── INFORMATION PROVIDED

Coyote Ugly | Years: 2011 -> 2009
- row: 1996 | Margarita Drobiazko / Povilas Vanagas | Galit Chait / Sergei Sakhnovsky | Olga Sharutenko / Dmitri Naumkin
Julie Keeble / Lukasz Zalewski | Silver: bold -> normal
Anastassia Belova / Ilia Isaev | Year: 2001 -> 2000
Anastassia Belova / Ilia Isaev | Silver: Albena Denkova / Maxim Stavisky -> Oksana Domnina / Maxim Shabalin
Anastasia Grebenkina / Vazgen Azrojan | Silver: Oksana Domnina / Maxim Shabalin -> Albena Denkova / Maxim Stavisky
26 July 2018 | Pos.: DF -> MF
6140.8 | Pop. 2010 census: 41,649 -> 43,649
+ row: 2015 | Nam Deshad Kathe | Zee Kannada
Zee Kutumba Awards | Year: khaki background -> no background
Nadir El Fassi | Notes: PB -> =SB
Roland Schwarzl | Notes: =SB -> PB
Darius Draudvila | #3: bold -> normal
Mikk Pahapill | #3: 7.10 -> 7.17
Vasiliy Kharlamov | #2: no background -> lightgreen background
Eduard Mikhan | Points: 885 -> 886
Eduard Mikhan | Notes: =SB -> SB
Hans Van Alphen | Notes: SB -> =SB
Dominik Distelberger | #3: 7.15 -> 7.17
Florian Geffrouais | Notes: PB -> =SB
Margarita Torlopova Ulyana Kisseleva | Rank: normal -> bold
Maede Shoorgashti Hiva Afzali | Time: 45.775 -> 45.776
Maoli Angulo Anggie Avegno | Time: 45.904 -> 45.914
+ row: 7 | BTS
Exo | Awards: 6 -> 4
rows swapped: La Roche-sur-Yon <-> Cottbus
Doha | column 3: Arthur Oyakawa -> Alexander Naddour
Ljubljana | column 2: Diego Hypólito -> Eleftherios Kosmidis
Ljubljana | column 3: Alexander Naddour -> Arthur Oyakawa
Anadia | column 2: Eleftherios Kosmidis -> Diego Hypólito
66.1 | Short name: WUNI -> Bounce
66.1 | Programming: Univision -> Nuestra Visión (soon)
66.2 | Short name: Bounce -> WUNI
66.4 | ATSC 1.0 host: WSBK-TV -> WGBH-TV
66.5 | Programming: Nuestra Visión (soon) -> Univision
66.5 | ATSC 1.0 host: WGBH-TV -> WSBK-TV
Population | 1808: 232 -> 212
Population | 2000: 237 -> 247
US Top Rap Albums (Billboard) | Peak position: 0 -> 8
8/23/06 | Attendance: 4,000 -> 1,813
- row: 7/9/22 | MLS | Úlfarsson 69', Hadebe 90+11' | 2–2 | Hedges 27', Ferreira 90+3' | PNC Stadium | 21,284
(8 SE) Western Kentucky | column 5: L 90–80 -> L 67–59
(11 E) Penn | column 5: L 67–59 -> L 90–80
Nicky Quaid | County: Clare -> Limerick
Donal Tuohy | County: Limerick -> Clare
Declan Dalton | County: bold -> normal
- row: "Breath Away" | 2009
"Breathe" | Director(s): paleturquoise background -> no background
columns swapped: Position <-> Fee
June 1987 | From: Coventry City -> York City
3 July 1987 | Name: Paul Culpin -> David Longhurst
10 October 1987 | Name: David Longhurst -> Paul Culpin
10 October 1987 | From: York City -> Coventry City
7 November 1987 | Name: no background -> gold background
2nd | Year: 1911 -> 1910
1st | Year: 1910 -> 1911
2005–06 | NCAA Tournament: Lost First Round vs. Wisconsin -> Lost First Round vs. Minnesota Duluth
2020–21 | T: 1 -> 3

────

- WHAT YOU WILL DO:
Copy out every line of the records above, unchanged and in the same order.

- ANSWER TO THIS EXERCISE:
Coyote Ugly | Years: 2011 -> 2009
- row: 1996 | Margarita Drobiazko / Povilas Vanagas | Galit Chait / Sergei Sakhnovsky | Olga Sharutenko / Dmitri Naumkin
Julie Keeble / Lukasz Zalewski | Silver: bold -> normal
Anastassia Belova / Ilia Isaev | Year: 2001 -> 2000
Anastassia Belova / Ilia Isaev | Silver: Albena Denkova / Maxim Stavisky -> Oksana Domnina / Maxim Shabalin
Anastasia Grebenkina / Vazgen Azrojan | Silver: Oksana Domnina / Maxim Shabalin -> Albena Denkova / Maxim Stavisky
26 July 2018 | Pos.: DF -> MF
6140.8 | Pop. 2010 census: 41,649 -> 43,649
+ row: 2015 | Nam Deshad Kathe | Zee Kannada
Zee Kutumba Awards | Year: khaki background -> no background
Nadir El Fassi | Notes: PB -> =SB
Roland Schwarzl | Notes: =SB -> PB
Darius Draudvila | #3: bold -> normal
Mikk Pahapill | #3: 7.10 -> 7.17
Vasiliy Kharlamov | #2: no background -> lightgreen background
Eduard Mikhan | Points: 885 -> 886
Eduard Mikhan | Notes: =SB -> SB
Hans Van Alphen | Notes: SB -> =SB
Dominik Distelberger | #3: 7.15 -> 7.17
Florian Geffrouais | Notes: PB -> =SB
Margarita Torlopova Ulyana Kisseleva | Rank: normal -> bold
Maede Shoorgashti Hiva Afzali | Time: 45.775 -> 45.776
Maoli Angulo Anggie Avegno | Time: 45.904 -> 45.914
+ row: 7 | BTS
Exo | Awards: 6 -> 4
rows swapped: La Roche-sur-Yon <-> Cottbus
Doha | column 3: Arthur Oyakawa -> Alexander Naddour
Ljubljana | column 2: Diego Hypólito -> Eleftherios Kosmidis
Ljubljana | column 3: Alexander Naddour -> Arthur Oyakawa
Anadia | column 2: Eleftherios Kosmidis -> Diego Hypólito
66.1 | Short name: WUNI -> Bounce
66.1 | Programming: Univision -> Nuestra Visión (soon)
66.2 | Short name: Bounce -> WUNI
66.4 | ATSC 1.0 host: WSBK-TV -> WGBH-TV
66.5 | Programming: Nuestra Visión (soon) -> Univision
66.5 | ATSC 1.0 host: WGBH-TV -> WSBK-TV
Population | 1808: 232 -> 212
Population | 2000: 237 -> 247
US Top Rap Albums (Billboard) | Peak position: 0 -> 8
8/23/06 | Attendance: 4,000 -> 1,813
- row: 7/9/22 | MLS | Úlfarsson 69', Hadebe 90+11' | 2–2 | Hedges 27', Ferreira 90+3' | PNC Stadium | 21,284
(8 SE) Western Kentucky | column 5: L 90–80 -> L 67–59
(11 E) Penn | column 5: L 67–59 -> L 90–80
Nicky Quaid | County: Clare -> Limerick
Donal Tuohy | County: Limerick -> Clare
Declan Dalton | County: bold -> normal
- row: "Breath Away" | 2009
"Breathe" | Director(s): paleturquoise background -> no background
columns swapped: Position <-> Fee
June 1987 | From: Coventry City -> York City
3 July 1987 | Name: Paul Culpin -> David Longhurst
10 October 1987 | Name: David Longhurst -> Paul Culpin
10 October 1987 | From: York City -> Coventry City
7 November 1987 | Name: no background -> gold background
2nd | Year: 1911 -> 1910
1st | Year: 1910 -> 1911
2005–06 | NCAA Tournament: Lost First Round vs. Wisconsin -> Lost First Round vs. Minnesota Duluth
2020–21 | T: 1 -> 3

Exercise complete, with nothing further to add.